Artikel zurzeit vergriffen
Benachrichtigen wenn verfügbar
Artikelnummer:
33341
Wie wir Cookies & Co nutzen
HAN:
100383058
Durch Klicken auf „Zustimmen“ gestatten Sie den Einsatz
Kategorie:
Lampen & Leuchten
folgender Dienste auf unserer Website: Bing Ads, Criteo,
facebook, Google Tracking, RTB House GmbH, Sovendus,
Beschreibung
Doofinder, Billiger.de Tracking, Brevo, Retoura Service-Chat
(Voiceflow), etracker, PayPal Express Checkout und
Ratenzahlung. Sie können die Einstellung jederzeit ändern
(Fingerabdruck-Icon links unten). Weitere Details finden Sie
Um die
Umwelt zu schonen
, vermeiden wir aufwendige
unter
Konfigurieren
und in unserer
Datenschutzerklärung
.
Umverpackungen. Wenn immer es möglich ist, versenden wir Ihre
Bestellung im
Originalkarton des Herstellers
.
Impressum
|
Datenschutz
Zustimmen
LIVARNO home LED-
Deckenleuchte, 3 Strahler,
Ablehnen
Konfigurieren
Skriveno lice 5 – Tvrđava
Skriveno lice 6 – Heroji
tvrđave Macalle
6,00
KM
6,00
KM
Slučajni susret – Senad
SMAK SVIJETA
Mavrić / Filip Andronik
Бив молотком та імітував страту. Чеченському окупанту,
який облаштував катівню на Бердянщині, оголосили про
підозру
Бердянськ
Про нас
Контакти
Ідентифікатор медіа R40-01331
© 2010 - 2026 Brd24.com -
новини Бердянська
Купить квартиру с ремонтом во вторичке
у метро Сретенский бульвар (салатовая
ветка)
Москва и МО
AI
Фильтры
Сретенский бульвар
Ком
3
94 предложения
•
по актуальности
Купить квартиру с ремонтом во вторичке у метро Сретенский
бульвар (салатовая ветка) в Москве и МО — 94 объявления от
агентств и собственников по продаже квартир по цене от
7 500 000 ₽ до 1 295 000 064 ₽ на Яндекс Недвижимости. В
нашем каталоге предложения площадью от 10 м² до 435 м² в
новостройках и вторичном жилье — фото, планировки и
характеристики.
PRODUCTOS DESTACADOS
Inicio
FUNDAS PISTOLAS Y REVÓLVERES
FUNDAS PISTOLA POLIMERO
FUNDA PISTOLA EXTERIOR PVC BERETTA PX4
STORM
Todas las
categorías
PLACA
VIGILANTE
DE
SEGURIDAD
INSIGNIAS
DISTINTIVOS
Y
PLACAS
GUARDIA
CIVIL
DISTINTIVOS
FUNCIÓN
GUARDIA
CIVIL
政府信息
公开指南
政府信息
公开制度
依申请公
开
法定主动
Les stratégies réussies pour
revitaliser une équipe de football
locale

> **Work task**:
Please print, unchanged, the lines from the one holding "vermeiden wir aufwendige" through the last line of the listing above, including both and omitting the rest.

> **Output for this exercise**:
, vermeiden wir aufwendige
unter
Konfigurieren
und in unserer
Datenschutzerklärung
.
Umverpackungen. Wenn immer es möglich ist, versenden wir Ihre
Bestellung im
Originalkarton des Herstellers
.
Impressum
|
Datenschutz
Zustimmen
LIVARNO home LED-
Deckenleuchte, 3 Strahler,
Ablehnen
Konfigurieren
Skriveno lice 5 – Tvrđava
Skriveno lice 6 – Heroji
tvrđave Macalle
6,00
KM
6,00
KM
Slučajni susret – Senad
SMAK SVIJETA
Mavrić / Filip Andronik
Бив молотком та імітував страту. Чеченському окупанту,
який облаштував катівню на Бердянщині, оголосили про
підозру
Бердянськ
Про нас
Контакти
Ідентифікатор медіа R40-01331
© 2010 - 2026 Brd24.com -
новини Бердянська
Купить квартиру с ремонтом во вторичке
у метро Сретенский бульвар (салатовая
ветка)
Москва и МО
AI
Фильтры
Сретенский бульвар
Ком
3
94 предложения
•
по актуальности
Купить квартиру с ремонтом во вторичке у метро Сретенский
бульвар (салатовая ветка) в Москве и МО — 94 объявления от
агентств и собственников по продаже квартир по цене от
7 500 000 ₽ до 1 295 000 064 ₽ на Яндекс Недвижимости. В
нашем каталоге предложения площадью от 10 м² до 435 м² в
новостройках и вторичном жилье — фото, планировки и
характеристики.
PRODUCTOS DESTACADOS
Inicio
FUNDAS PISTOLAS Y REVÓLVERES
FUNDAS PISTOLA POLIMERO
FUNDA PISTOLA EXTERIOR PVC BERETTA PX4
STORM
Todas las
categorías
PLACA
VIGILANTE
DE
SEGURIDAD
INSIGNIAS
DISTINTIVOS
Y
PLACAS
GUARDIA
CIVIL
DISTINTIVOS
FUNCIÓN
GUARDIA
CIVIL
政府信息
公开指南
政府信息
公开制度
依申请公
开
法定主动
Les stratégies réussies pour
revitaliser une équipe de football
locale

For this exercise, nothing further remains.